An Overview of HIV/AIDS Prevention activities in Amhara State

by Hailu Tsigie

In the first part of the interview, he had with this reporter and which appeared in this column last week, Dr. Daniel Argaw, Head of the Health Bureau of the Amhara State, gave brief overviews on the mother and child health situations there. He described the level of the health coverage in the region with special attention on the treatment and service provided to mothers and pregnant women. He also indicated how reproductive health and family planning services are carried out among service clients in the region as well as the cooperation among service rendering institutions in the effort to promote the services. Here continues the second and last part of the interview.

Herald: What measures have so far been taken in the region to tackle the fast spread of HIV/AIDS?

Dr. Daniel: In 1990 E.C., we established, coordinating committee where members from higher administrative bodies to the last Kebele units participate in the battle against the pandemic. At regional level, we formed a technical committee on HIV/AIDS comprised of different bureaux such a Women's Affairs Office, the Education Bureau, Plan and Economic Development Bureau, Agriculture Bureau and NGOs working on HIV/AIDS. Religious leaders also showed commitment to spearhead the campaign against the disease.

Herald: What strategies have been devised to raise awareness among the people?

Dr. Daniel: Since the formation of the committee, last year a lot of activities have been through to reach the public. We produced a film on HIV/AIDS. Which we used at schools to educate the student population at schools, market place and other public gatherings. WE also transmitted essential ant-HIV messages through leaflets, brochures, magazines and other forms. Further more, we trained the different journalists working in the region on their role in fighting the disease. The bureau also trained extension team leaders from zonal agricultural departments so that we could use some of the extension agents to convey our messages to the rural community. We formed anti-HIV clubs in all high schools and trained teachers as anti-HIV coordinators. We organized orientation programmes on the policy of HIV/AIDS to all zonal similar coordinating committees. We also plan to give our regional HIV/AIDS control activity programme to different donors with a view to ensure the raising of the participation of different NGOs.

Herald: Do you think the health policy as well as HIV policy helped to execute your goals?

Dr. Daniel: Since the implementation of the health policy, I can say a lot of success has been achieved.

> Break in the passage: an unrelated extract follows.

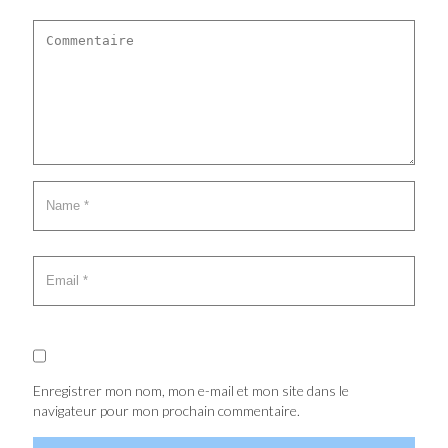
Enregistrer mon nom, mon e-mail et mon site dans le
navigateur pour mon prochain commentaire.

Prevention and control activities of infectious and communicable diseases have been intensified. We reorganized our staff and devised new working methods. Previously we used to train nurses who provide general medical service but now we managed to produce nurses for specific purposes in the effort to strengthen the efficiency of our medical institutions.

These nurses will be assigned for specific responsibilities, in different areas of services. The nurses will assume their tasks in prevention, and treatment as public and midwife nurses to look after pregnant women and other duties. For the strategic implementation of the health policy, we have started to train health workers for specific targets.

Herald: How do you evaluate the success of your public health programmes?

Dr. Daniel: Yes we have several monitoring mechanisms to evaluate the progress performance of our institutions whether they are health institutions, hospitals or clinics. All health institutions report to respective Woreda health units on a monthly basis. The Woreda health units respectively report their activities to the zonal health departments. We do regular evaluations of these reports at regional level. However, there are still limitations in effecting this process from all the health institutions.

Herald: What do you think are the constraints affecting your activities?

Dr. Daniel: Shortage of trained manpower is our major problem. Our institutions are operating with a minimum qualified manpower. Many professionals quit their jobs with us as a result of better renumeration from the booming private medical institutions.

It is not only with the number we are short of but also with the diversity of the professionals. Although it is difficult to expect full efficiency, we are trying the best we can to enhance our health coverage.

Despite all these, our health institutions are providing commendable services. Our professionals are performing enormous tasks. Last year alone our health institutions gave services to over two million patients.